I just got my cage from Martin's this morning, it took 2 days... I was very suprised. No bent or damaged pieces, and the box is stuffed with shredded newspaper... free bedding . I just got done putting the R-670 together for my two young girls.


----------



## ameliaflame (Nov 28, 2006)

Martin's does make excellent cages at an excellent price, and mine came within 4 or 5 days, but a warning: The larger cages come in pieces with (at least for me) complicated, short instructions. I still have not been able to get mine togethor for fear of putting it togethor wrong and having wasted $150. Plus it requires extra tools to put it togethor which I do not have so it is a huge hastle. If you are handy with things like this though you should love your cage!


----------



## lilspaz68 (Feb 24, 2007)

ameliaflame said:


> Martin's does make excellent cages at an excellent price, and mine came within 4 or 5 days, but a warning: The larger cages come in pieces with (at least for me) complicated, short instructions. I still have not been able to get mine togethor for fear of putting it togethor wrong and having wasted $150. Plus it requires extra tools to put it togethor which I do not have so it is a huge hastle. If you are handy with things like this though you should love your cage!

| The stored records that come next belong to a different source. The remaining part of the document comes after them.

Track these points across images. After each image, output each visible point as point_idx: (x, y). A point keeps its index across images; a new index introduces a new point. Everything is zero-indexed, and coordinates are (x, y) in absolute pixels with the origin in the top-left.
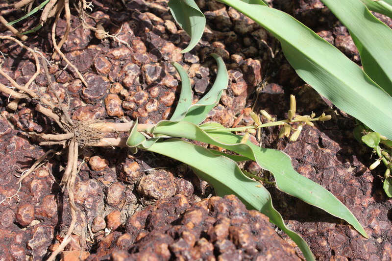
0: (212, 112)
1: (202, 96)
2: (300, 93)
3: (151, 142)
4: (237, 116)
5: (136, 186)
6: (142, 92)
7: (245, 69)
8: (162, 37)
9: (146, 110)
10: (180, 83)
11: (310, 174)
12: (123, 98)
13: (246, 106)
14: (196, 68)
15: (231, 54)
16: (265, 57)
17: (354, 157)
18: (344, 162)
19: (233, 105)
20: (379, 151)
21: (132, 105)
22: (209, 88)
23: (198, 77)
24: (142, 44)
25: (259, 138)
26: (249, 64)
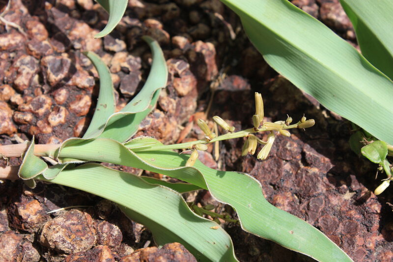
0: (145, 122)
1: (131, 98)
2: (272, 89)
3: (56, 170)
4: (184, 125)
5: (37, 235)
6: (43, 97)
7: (192, 57)
8: (70, 15)
9: (49, 124)
10: (98, 81)
11: (290, 204)
12: (14, 107)
13: (197, 109)
14: (122, 59)
15: (172, 35)
16: (221, 39)
17: (353, 177)
18: (338, 185)
19: (177, 110)
20: (386, 166)
21: (29, 117)
22: (141, 85)
23: (125, 71)
24: (41, 27)
25: (217, 155)
26: (198, 49)
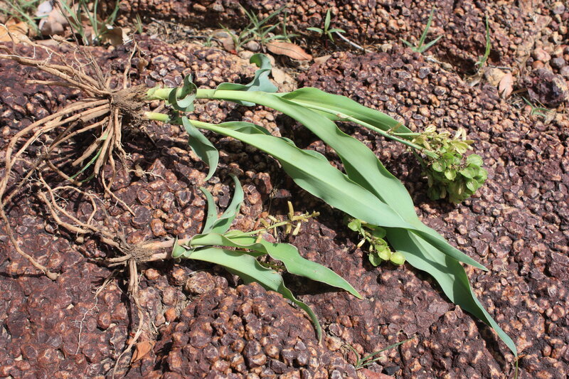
0: (234, 221)
1: (225, 209)
2: (302, 196)
3: (190, 252)
4: (256, 220)
5: (184, 287)
6: (179, 214)
7: (257, 182)
8: (188, 166)
9: (183, 228)
10: (207, 202)
11: (315, 257)
12: (164, 220)
13: (263, 210)
14: (219, 187)
15: (245, 171)
16: (273, 169)
17: (348, 239)
18: (340, 244)
19: (251, 212)
20: (363, 232)
21: (172, 225)
22: (230, 201)
23: (221, 194)
24: (173, 175)
25: (276, 235)
26: (260, 177)
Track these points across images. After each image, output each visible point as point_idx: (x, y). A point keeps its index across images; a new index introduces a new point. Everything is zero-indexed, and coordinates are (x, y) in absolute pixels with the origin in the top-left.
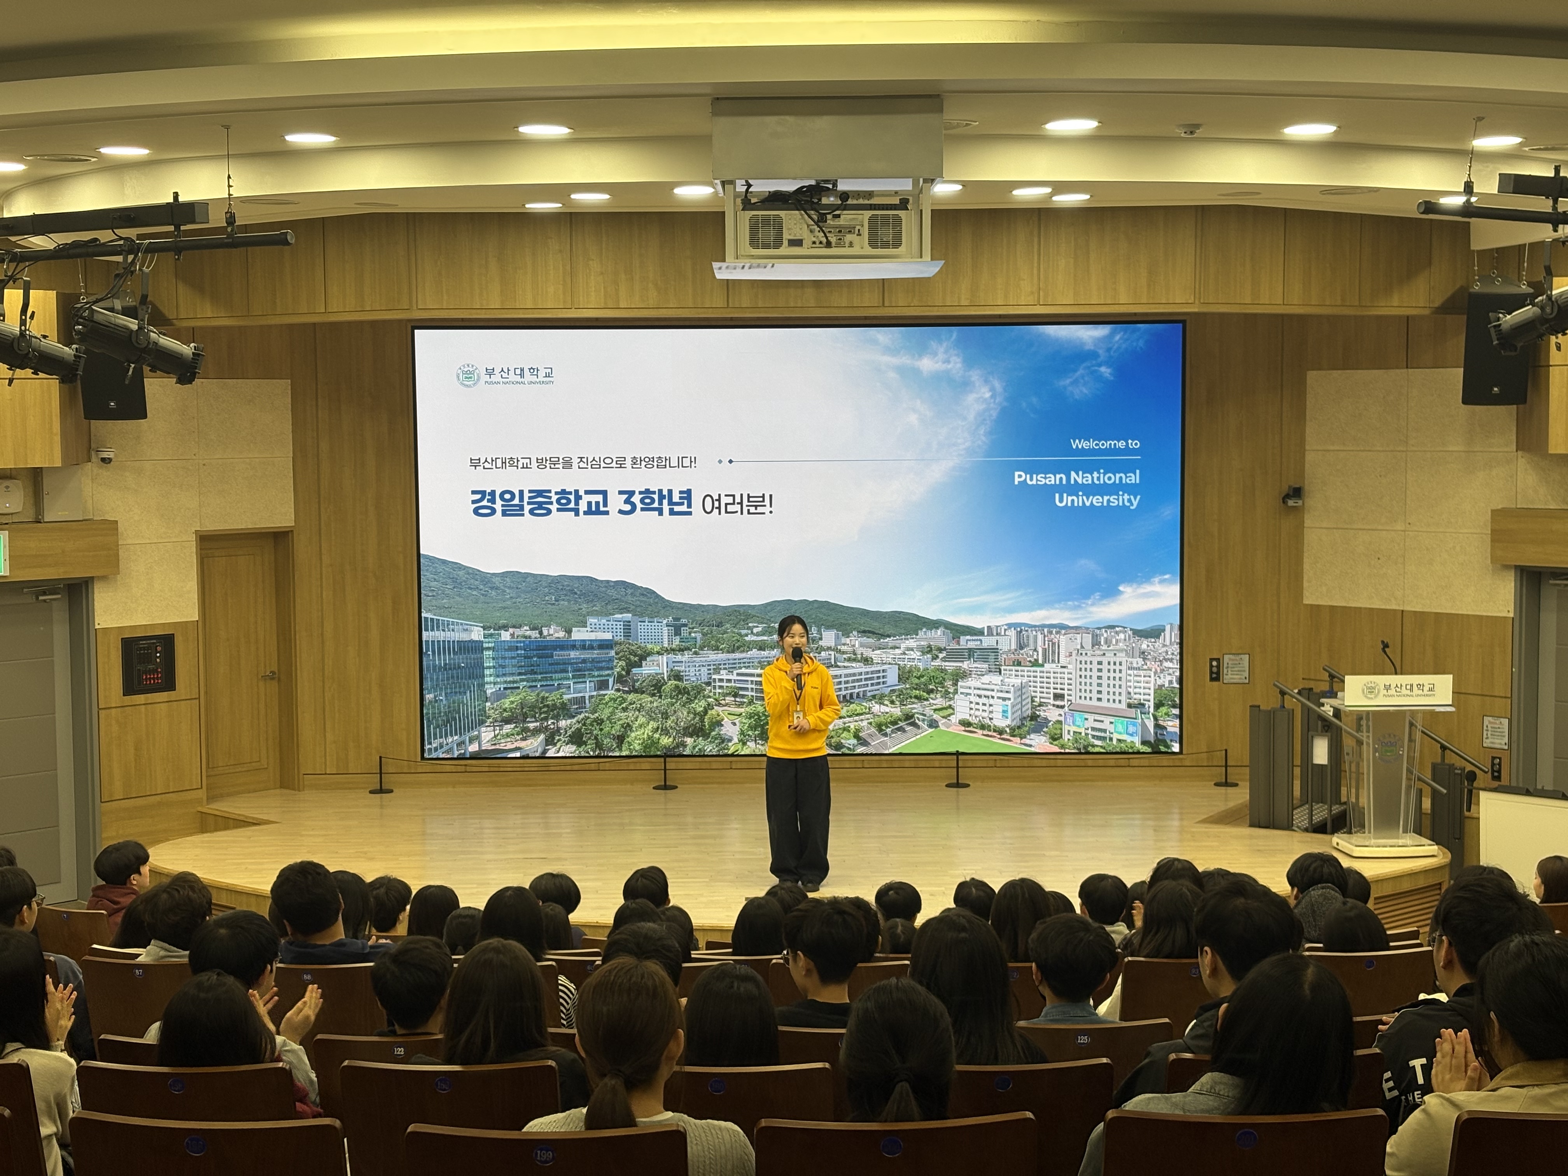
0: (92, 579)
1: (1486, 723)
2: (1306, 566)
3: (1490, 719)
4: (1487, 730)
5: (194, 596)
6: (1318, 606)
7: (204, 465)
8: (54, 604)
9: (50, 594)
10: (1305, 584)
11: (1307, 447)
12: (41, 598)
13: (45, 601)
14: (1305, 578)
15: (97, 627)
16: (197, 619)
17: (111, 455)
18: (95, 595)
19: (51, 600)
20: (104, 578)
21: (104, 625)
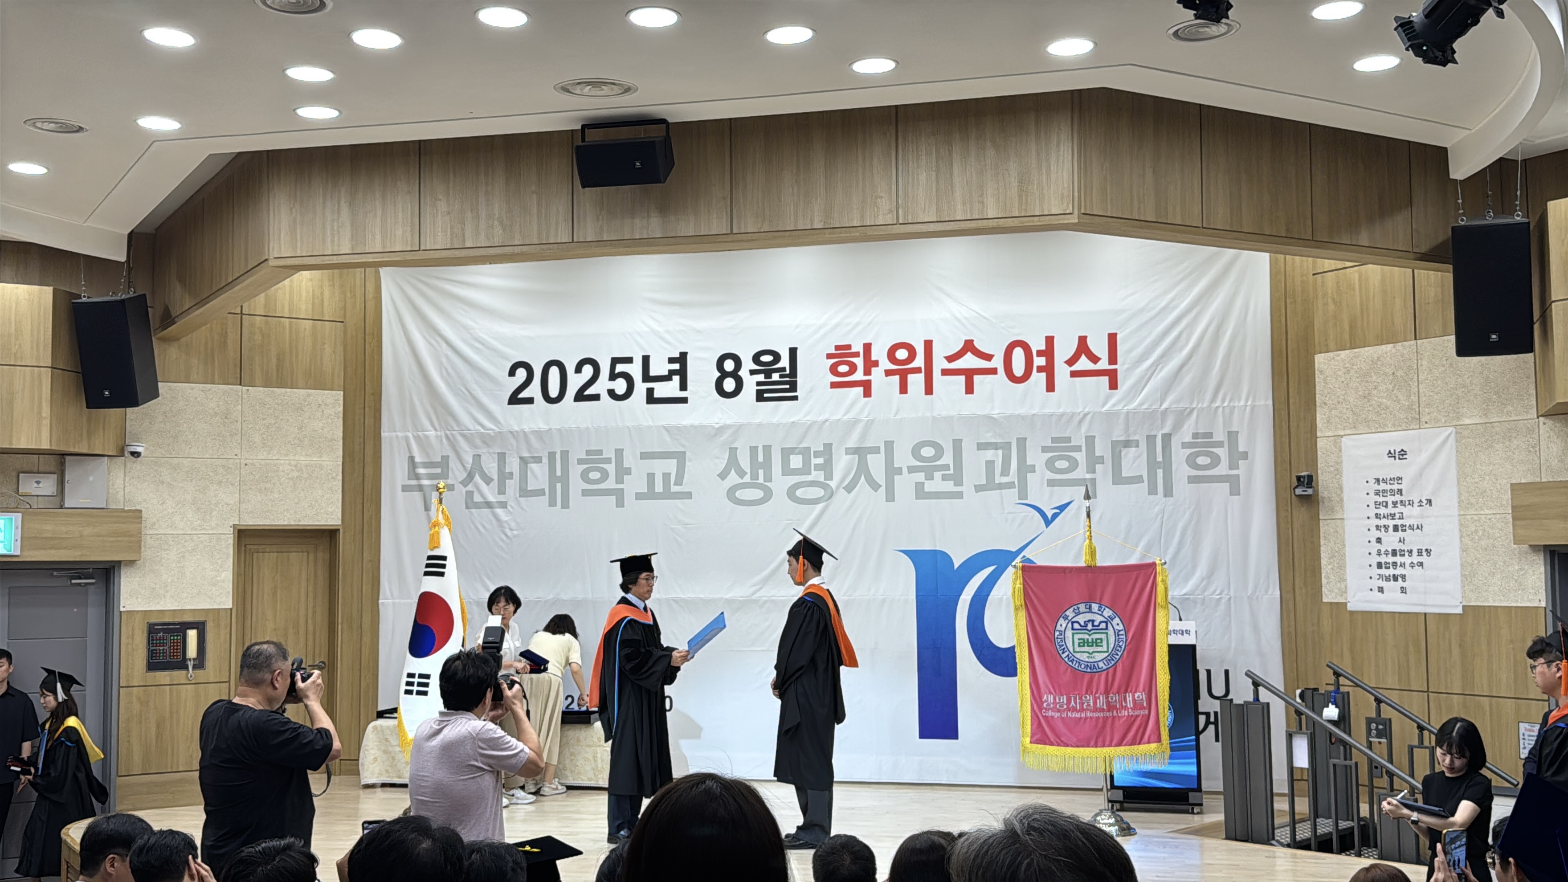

amelia, for the RUUD, lay out all the pieces, it will make sense if you lay them all out together. I have put together an R-670, and R-660, 4 R-680's, an R-695 and the RUUD. Go slow, lay it all out so you understand how it works and if you can get someone to help you, thats even better


----------



## twitch (Jan 4, 2007)

amelia: i heard that zip ties work just as well as the metal clasps thingys for holding the cage together and that its easier to assemble this way, as well as disassemble if needed later. that might fix the problem with the missing tools.


----------



## JennieLove (Jan 2, 2007)

Zip Ties are freakin awsome! LMAO I use them to make my cages and they work great, cheap, and easy.


----------



## reachthestars (Feb 27, 2007)

Yes, zip ties are amazing! I put mine together with c-rings and will never make that mistake again.


----------



## cocorat316 (Aug 9, 2007)

It depends where did you order it from if its far away probally 2-3 weeks


----------